Problem requirements.
Set down every record below exactly as written, but leave out the pictures.

Saved entries:
--- START ---

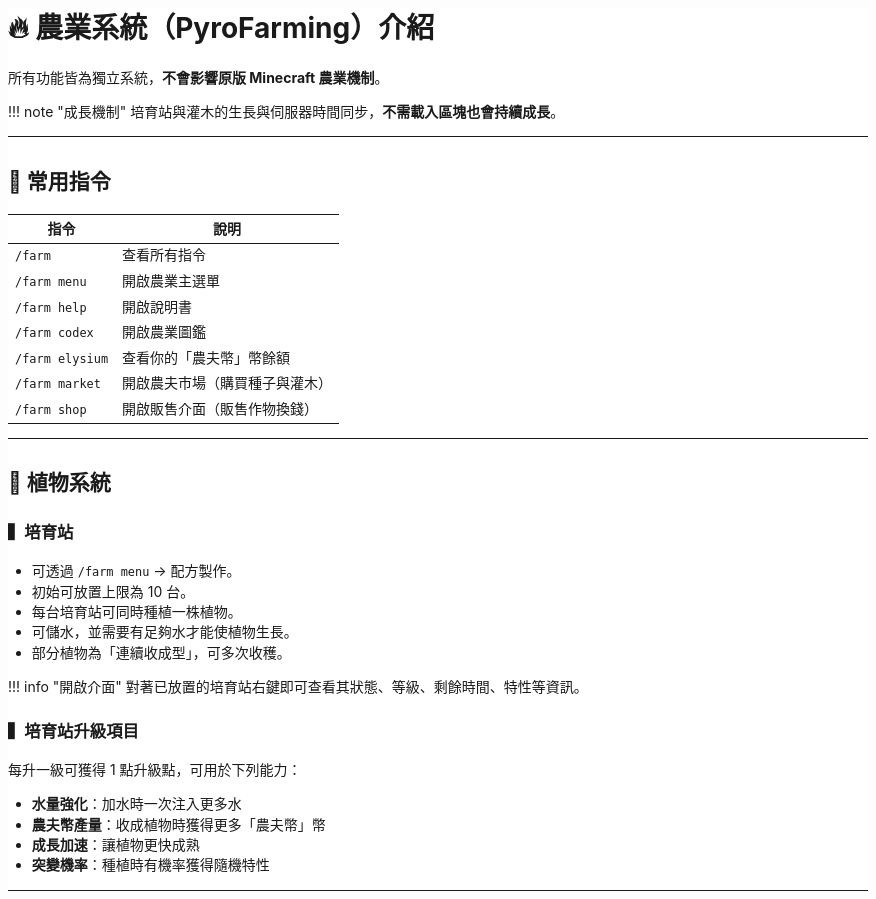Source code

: # 🔥 農業系統（PyroFarming）介紹

所有功能皆為獨立系統，**不會影響原版 Minecraft 農業機制**。

!!! note "成長機制"
    培育站與灌木的生長與伺服器時間同步，**不需載入區塊也會持續成長**。

---

## 📘 常用指令

| 指令 | 說明 |
|------|------|
| `/farm` | 查看所有指令 |
| `/farm menu` | 開啟農業主選單 |
| `/farm help` | 開啟說明書 |
| `/farm codex` | 開啟農業圖鑑 |
| `/farm elysium` | 查看你的「農夫幣」幣餘額 |
| `/farm market` | 開啟農夫市場（購買種子與灌木） |
| `/farm shop` | 開啟販售介面（販售作物換錢） |

---

## 🌱 植物系統

### ▍培育站

- 可透過 `/farm menu` → 配方製作。
- 初始可放置上限為 10 台。
- 每台培育站可同時種植一株植物。
- 可儲水，並需要有足夠水才能使植物生長。
- 部分植物為「連續收成型」，可多次收穫。

!!! info "開啟介面"
    對著已放置的培育站右鍵即可查看其狀態、等級、剩餘時間、特性等資訊。

### ▍培育站升級項目

每升一級可獲得 1 點升級點，可用於下列能力：

- **水量強化**：加水時一次注入更多水
- **農夫幣產量**：收成植物時獲得更多「農夫幣」幣
- **成長加速**：讓植物更快成熟
- **突變機率**：種植時有機率獲得隨機特性

---
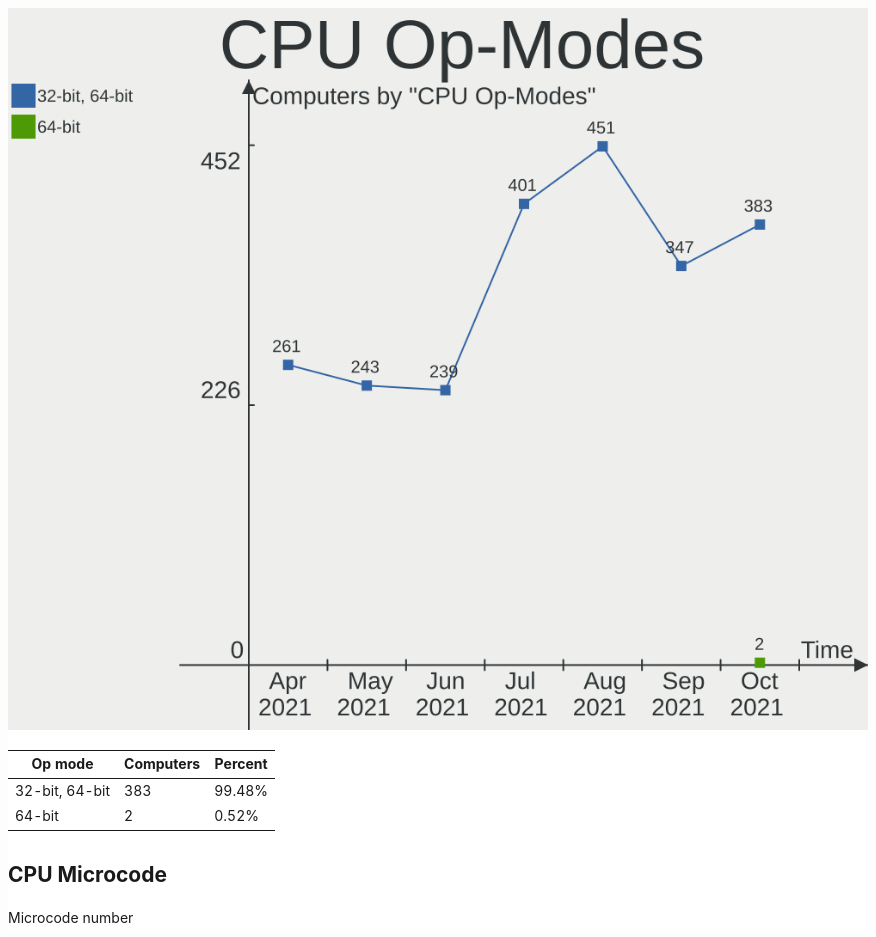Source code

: ![CPU Op-Modes](./images/line_chart/cpu_op_modes.svg)

| Op mode        | Computers | Percent |
|----------------|-----------|---------|
| 32-bit, 64-bit | 383       | 99.48%  |
| 64-bit         | 2         | 0.52%   |

CPU Microcode
-------------

Microcode number
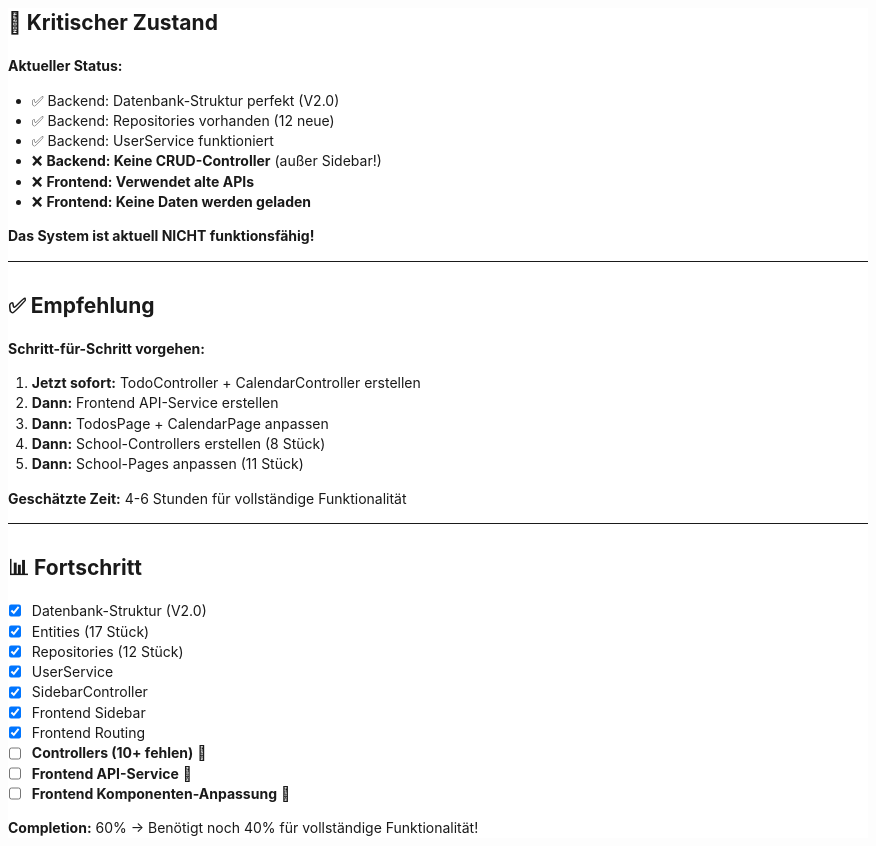 
## 🚨 Kritischer Zustand

**Aktueller Status:**
- ✅ Backend: Datenbank-Struktur perfekt (V2.0)
- ✅ Backend: Repositories vorhanden (12 neue)
- ✅ Backend: UserService funktioniert
- ❌ **Backend: Keine CRUD-Controller** (außer Sidebar!)
- ❌ **Frontend: Verwendet alte APIs**
- ❌ **Frontend: Keine Daten werden geladen**

**Das System ist aktuell NICHT funktionsfähig!**

---

## ✅ Empfehlung

**Schritt-für-Schritt vorgehen:**

1. **Jetzt sofort:** TodoController + CalendarController erstellen
2. **Dann:** Frontend API-Service erstellen
3. **Dann:** TodosPage + CalendarPage anpassen
4. **Dann:** School-Controllers erstellen (8 Stück)
5. **Dann:** School-Pages anpassen (11 Stück)

**Geschätzte Zeit:** 4-6 Stunden für vollständige Funktionalität

---

## 📊 Fortschritt

- [x] Datenbank-Struktur (V2.0)
- [x] Entities (17 Stück)
- [x] Repositories (12 Stück)
- [x] UserService
- [x] SidebarController
- [x] Frontend Sidebar
- [x] Frontend Routing
- [ ] **Controllers (10+ fehlen)** 🔴
- [ ] **Frontend API-Service** 🔴
- [ ] **Frontend Komponenten-Anpassung** 🔴

**Completion:** 60% → Benötigt noch 40% für vollständige Funktionalität!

--- END ---

Result for this task.
Source code

: # 🔥 農業系統（PyroFarming）介紹

所有功能皆為獨立系統，**不會影響原版 Minecraft 農業機制**。

!!! note "成長機制"
    培育站與灌木的生長與伺服器時間同步，**不需載入區塊也會持續成長**。

---

## 📘 常用指令

| 指令 | 說明 |
|------|------|
| `/farm` | 查看所有指令 |
| `/farm menu` | 開啟農業主選單 |
| `/farm help` | 開啟說明書 |
| `/farm codex` | 開啟農業圖鑑 |
| `/farm elysium` | 查看你的「農夫幣」幣餘額 |
| `/farm market` | 開啟農夫市場（購買種子與灌木） |
| `/farm shop` | 開啟販售介面（販售作物換錢） |

---

## 🌱 植物系統

### ▍培育站

- 可透過 `/farm menu` → 配方製作。
- 初始可放置上限為 10 台。
- 每台培育站可同時種植一株植物。
- 可儲水，並需要有足夠水才能使植物生長。
- 部分植物為「連續收成型」，可多次收穫。

!!! info "開啟介面"
    對著已放置的培育站右鍵即可查看其狀態、等級、剩餘時間、特性等資訊。

### ▍培育站升級項目

每升一級可獲得 1 點升級點，可用於下列能力：

- **水量強化**：加水時一次注入更多水
- **農夫幣產量**：收成植物時獲得更多「農夫幣」幣
- **成長加速**：讓植物更快成熟
- **突變機率**：種植時有機率獲得隨機特性

---
Source code

: ![CPU Op-Modes](./images/line_chart/cpu_op_modes.svg)

| Op mode        | Computers | Percent |
|----------------|-----------|---------|
| 32-bit, 64-bit | 383       | 99.48%  |
| 64-bit         | 2         | 0.52%   |

CPU Microcode
-------------

Microcode number
## 🚨 Kritischer Zustand

**Aktueller Status:**
- ✅ Backend: Datenbank-Struktur perfekt (V2.0)
- ✅ Backend: Repositories vorhanden (12 neue)
- ✅ Backend: UserService funktioniert
- ❌ **Backend: Keine CRUD-Controller** (außer Sidebar!)
- ❌ **Frontend: Verwendet alte APIs**
- ❌ **Frontend: Keine Daten werden geladen**

**Das System ist aktuell NICHT funktionsfähig!**

---

## ✅ Empfehlung

**Schritt-für-Schritt vorgehen:**

1. **Jetzt sofort:** TodoController + CalendarController erstellen
2. **Dann:** Frontend API-Service erstellen
3. **Dann:** TodosPage + CalendarPage anpassen
4. **Dann:** School-Controllers erstellen (8 Stück)
5. **Dann:** School-Pages anpassen (11 Stück)

**Geschätzte Zeit:** 4-6 Stunden für vollständige Funktionalität

---

## 📊 Fortschritt

- [x] Datenbank-Struktur (V2.0)
- [x] Entities (17 Stück)
- [x] Repositories (12 Stück)
- [x] UserService
- [x] SidebarController
- [x] Frontend Sidebar
- [x] Frontend Routing
- [ ] **Controllers (10+ fehlen)** 🔴
- [ ] **Frontend API-Service** 🔴
- [ ] **Frontend Komponenten-Anpassung** 🔴

**Completion:** 60% → Benötigt noch 40% für vollständige Funktionalität!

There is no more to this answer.